When I compared the observed correlations of the full data to the correlations of the truncated data, Abelson’s footnote proved true. Below we see that when the correlation is negative, the truncated correlation is less extreme than the overall correlations (so the overall correlations are closer to -1). Similarly, for positive correlations, the original correlations are greater than the truncated correlations (so the overall correlations are closer to 1).
If keeping track of the sign is confusing, we can look at this on the absolute value scale and see that the truncated correlations are attenuated towards zero (all points are below the $y = x$ line on the absolute value scale).

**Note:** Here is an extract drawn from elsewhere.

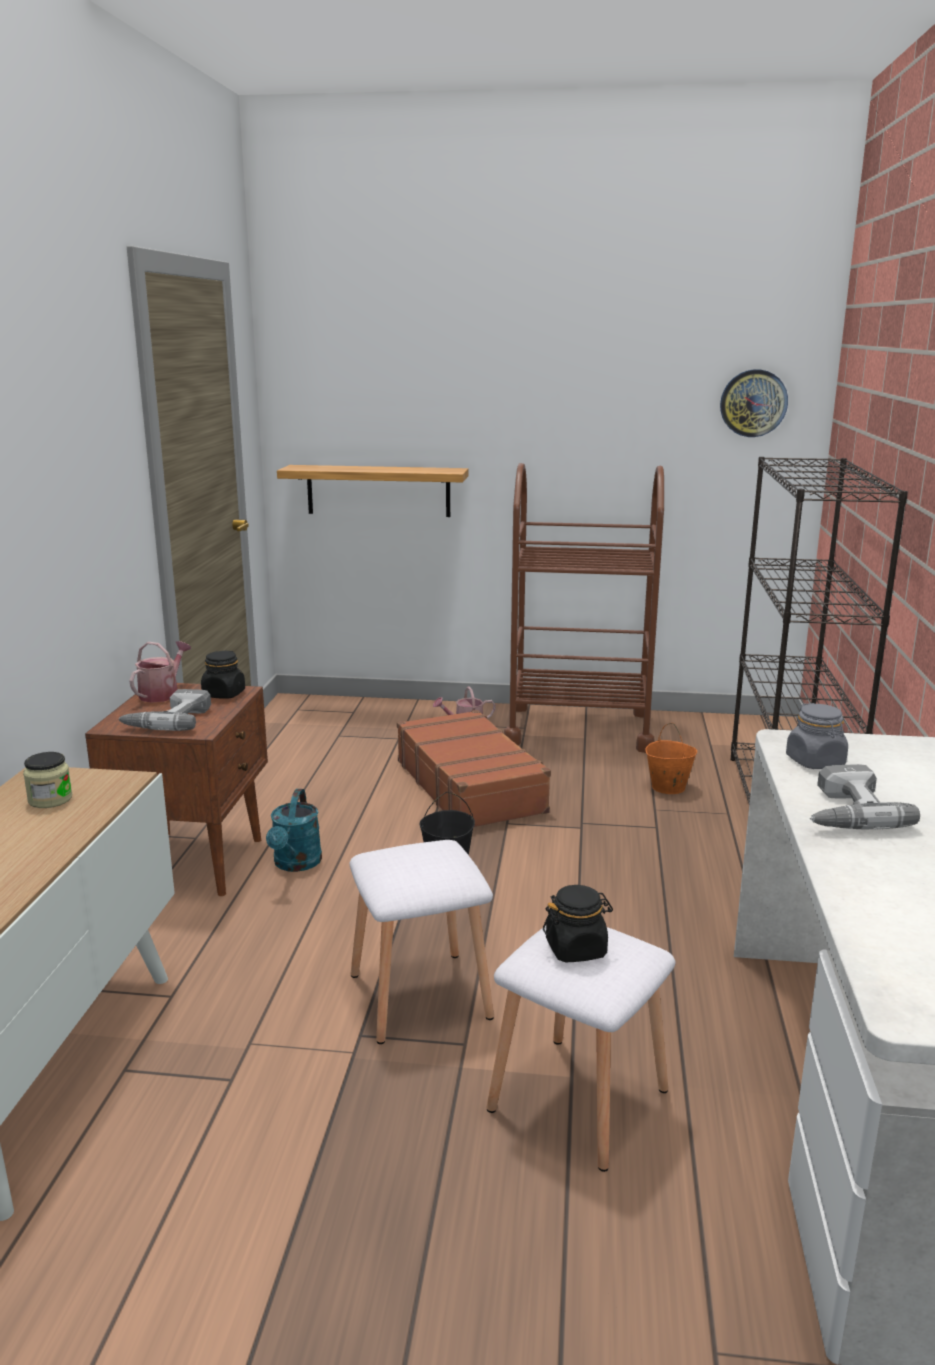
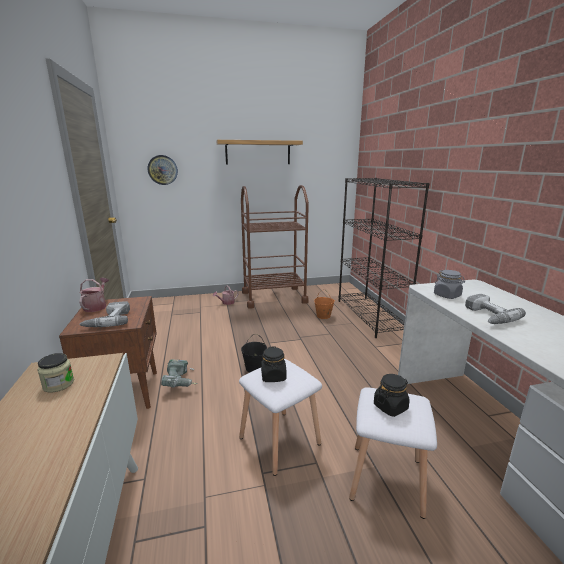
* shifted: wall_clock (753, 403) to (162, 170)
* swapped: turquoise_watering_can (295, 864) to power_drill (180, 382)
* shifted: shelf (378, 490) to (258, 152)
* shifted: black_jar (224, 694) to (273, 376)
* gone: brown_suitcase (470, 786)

However, if we look at the estimated regression slope for these situations, we see a different story that continues to support Abelson’s footnote. Now the estimated slope coefficient does not seem to be affected by the truncation of the data.

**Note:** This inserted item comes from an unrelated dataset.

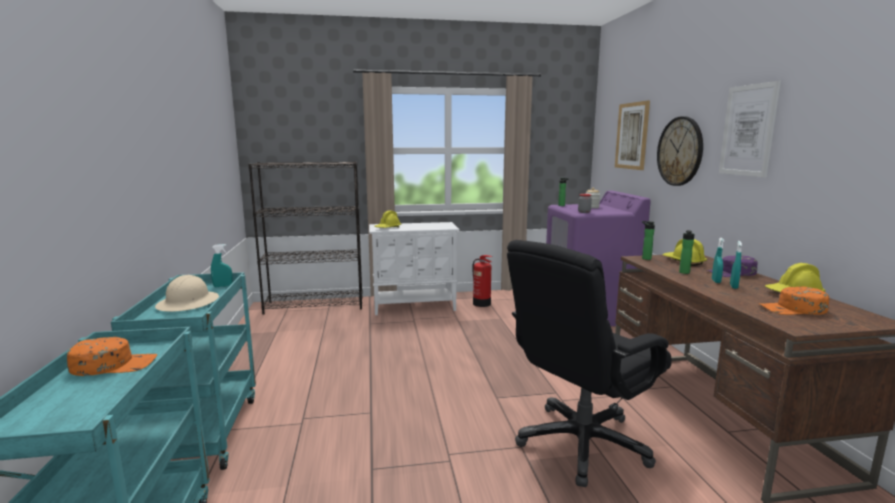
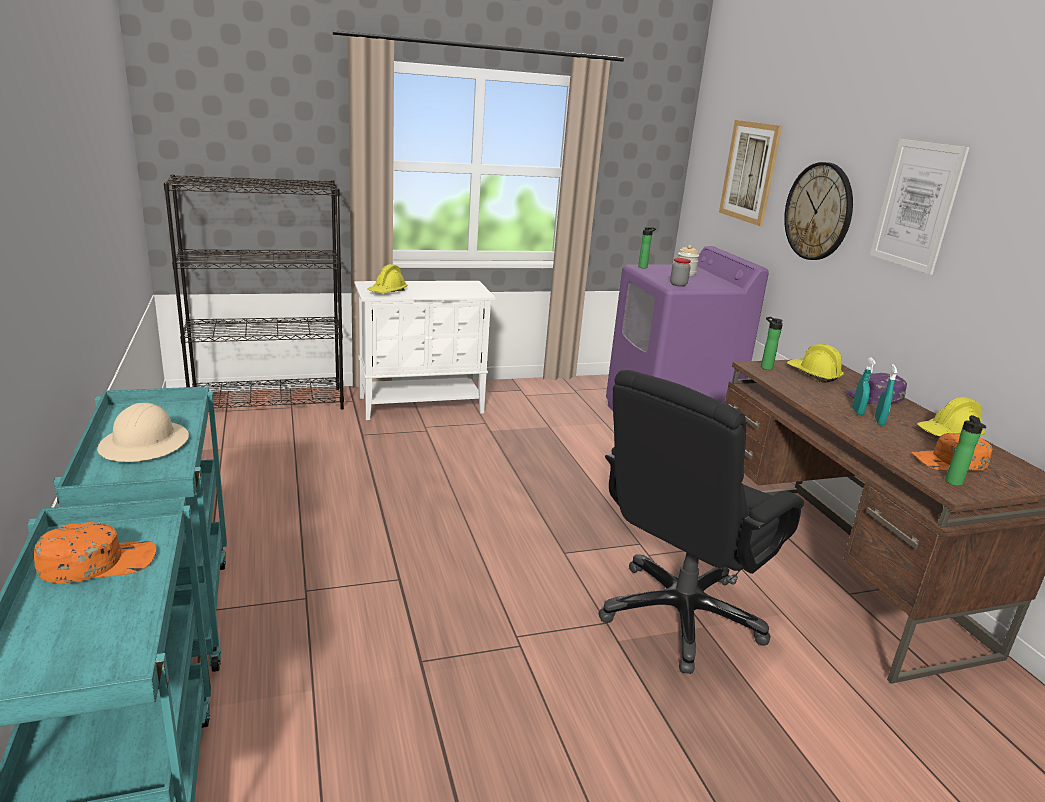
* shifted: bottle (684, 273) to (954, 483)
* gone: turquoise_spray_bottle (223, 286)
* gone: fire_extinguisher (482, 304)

I didn’t expect the findings that Abelson mentioned to be so cut and dry in just a simple example, but we see exactly what we are supposed to. What’s the intuition behind all of this though? Well, we know that there is a relationship between the slope and the correlation in at least the simple linear regression case: the slope is equal to the correlation multiplied by the ratio of the response variable’s standard deviation to the explanatory variable’s standard deviation. If the slope is robust to truncation, but the correlation is dampened, that must mean that the ratio of standard deviations gets slightly magnified to compensate. It’s not immediately obvious to me why this would be true, but luckily for us, we can keep track of this ratio as part of our mini simulation study.
Below we actually do see this play out as predicted. The ratio of standard deviations is greater for the truncated cases than for the original cases. This effect isn’t dramatic, which is to be expected as the correlations were only dampened a little bit above.

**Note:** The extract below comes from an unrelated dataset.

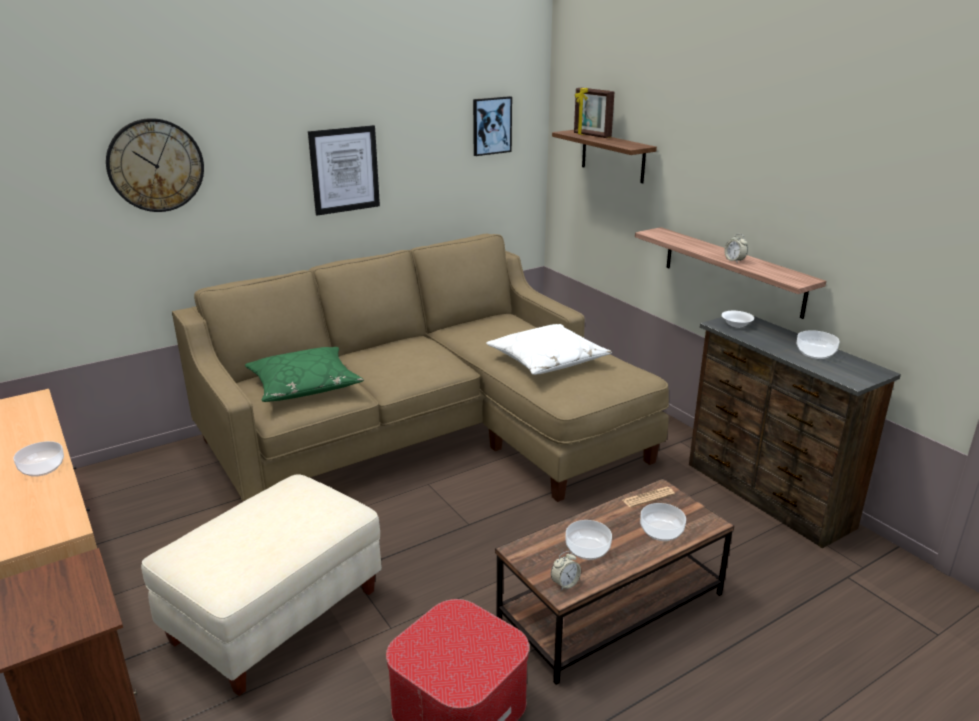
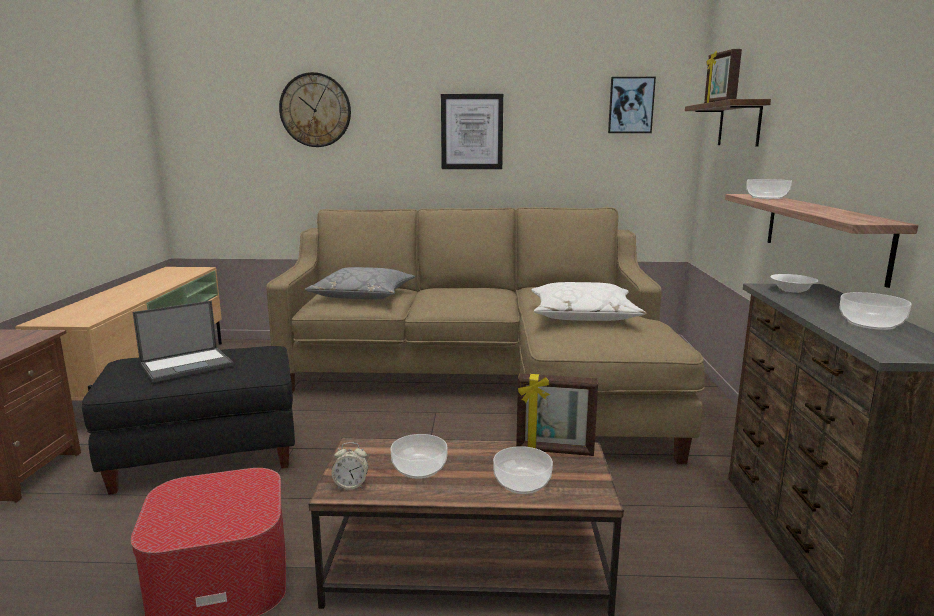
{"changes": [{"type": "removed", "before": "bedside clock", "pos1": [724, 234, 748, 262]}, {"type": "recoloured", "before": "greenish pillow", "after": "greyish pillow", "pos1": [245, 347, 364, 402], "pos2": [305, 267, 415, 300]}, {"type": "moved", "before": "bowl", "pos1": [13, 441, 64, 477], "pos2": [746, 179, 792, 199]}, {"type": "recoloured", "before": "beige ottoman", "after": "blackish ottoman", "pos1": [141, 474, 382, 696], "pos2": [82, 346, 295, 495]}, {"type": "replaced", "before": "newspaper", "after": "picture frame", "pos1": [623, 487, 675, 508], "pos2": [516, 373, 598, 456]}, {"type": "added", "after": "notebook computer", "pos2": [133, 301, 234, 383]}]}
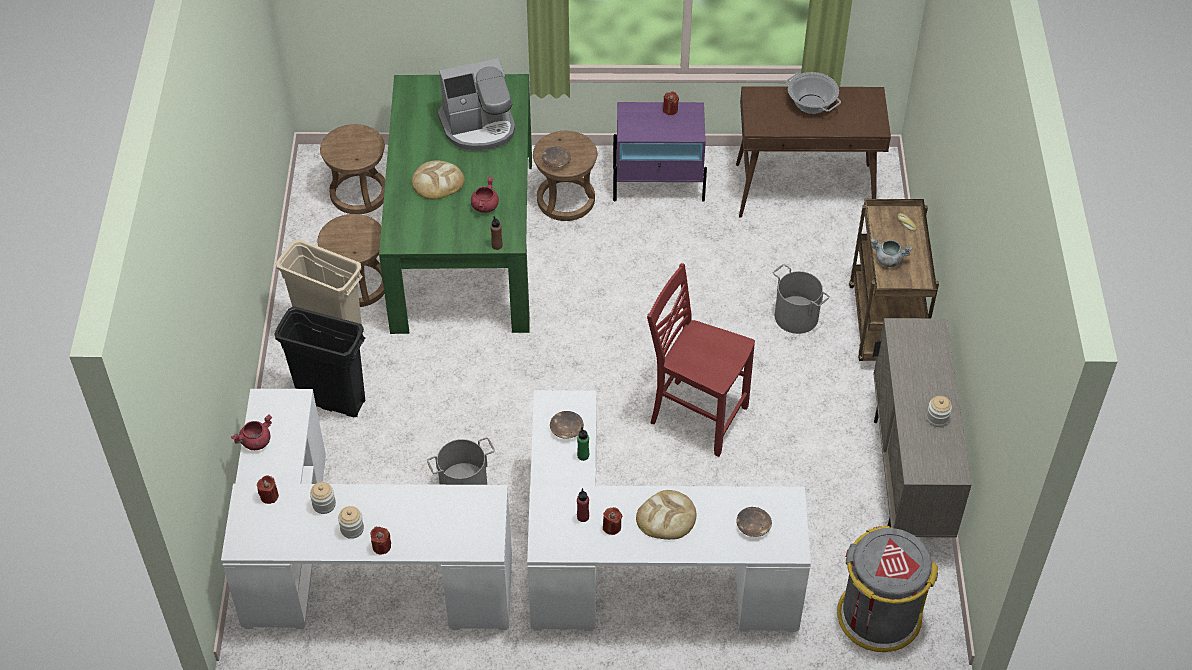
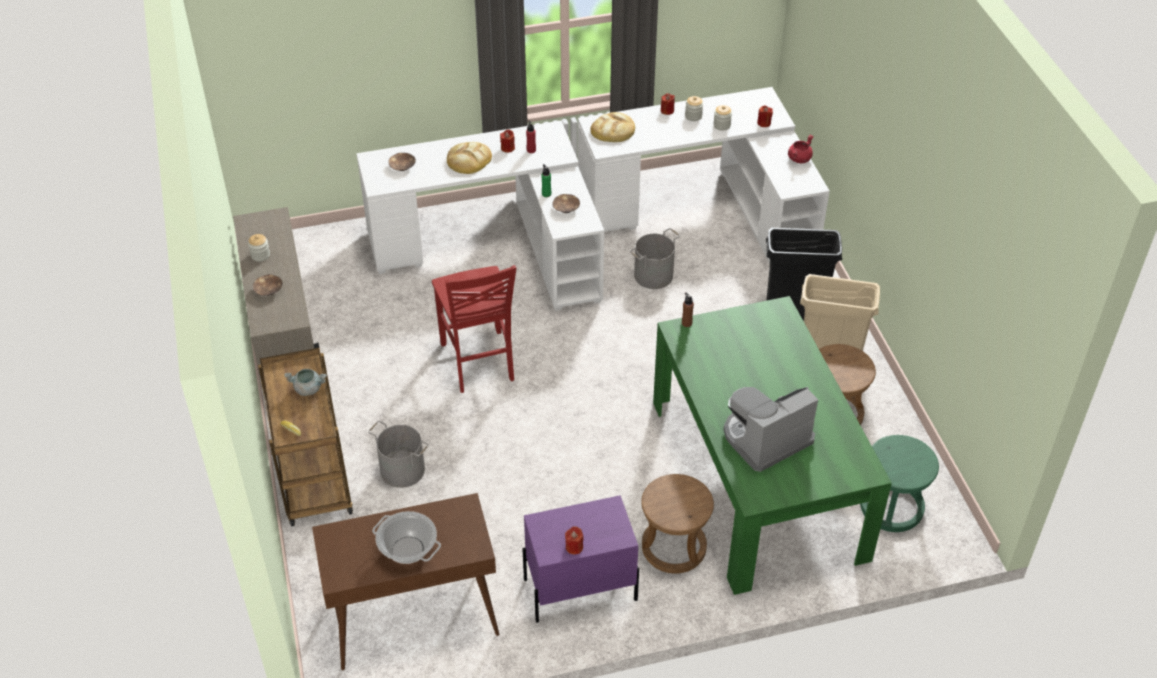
{"changes": [{"type": "recoloured", "before": "brownish sitting stool", "after": "greenish sitting stool", "pos1": [320, 124, 385, 214], "pos2": [860, 435, 939, 532]}, {"type": "moved", "before": "brownish bowl", "pos1": [542, 146, 571, 168], "pos2": [253, 274, 283, 296]}, {"type": "moved", "before": "baked bread", "pos1": [412, 160, 465, 199], "pos2": [590, 112, 635, 142]}, {"type": "removed", "before": "red-coloured stockpot", "pos1": [471, 177, 499, 213]}, {"type": "turned", "before": "red-coloured chair", "pos1": [647, 263, 755, 457], "pos2": [432, 265, 516, 393], "turn": 60}, {"type": "removed", "before": "greyish trash can", "pos1": [837, 526, 938, 652]}]}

Now we need to build some intuition about what makes this standard deviation ratio amplify a bit in the truncated scenarios. To me, it seems like standard deviations should shrink for truncated data in general, but it must be true that this happens more for the explanatory variable than it does for the response. Again, we turn to the simulation study to see if this is true.
To compare how much each standard deviation changes, we take the ratio of standard deviations (original v. truncated) for each variable and compare them. Below, we see that this ratio is bigger (meaning the truncated version shrinks more) for the explanatory variable than for the response (it’s the same on the y-axis because the explanatory variable was the same for every scenario in this simulation study).
Isn’t it so satisfying when a simulation so clearly backs up the theory or the general wisdom that we are trying to show? There are a few more in Abelson’s book that I may dig into in future posts, but in the meantime, reach out with any fun footnotes you have to share!
References
- Robert P. Abelson (1995) Statistics as Principled Argument. Hillsdale, NJ and Hove, UK: Lawrence Erlbaum Associates.
- Cohen, J. & Cohen, P. (1983). Applied multiple regression and correlation analysis for the behavioral sciences (2nd ed.). Hillsdale, NJ: Lawrence Erlbaum Associates.
- Rosenthal, R. (1991). Meta-analytic procedures for social research (rev. ed.). Newbury Park, CA: Sage.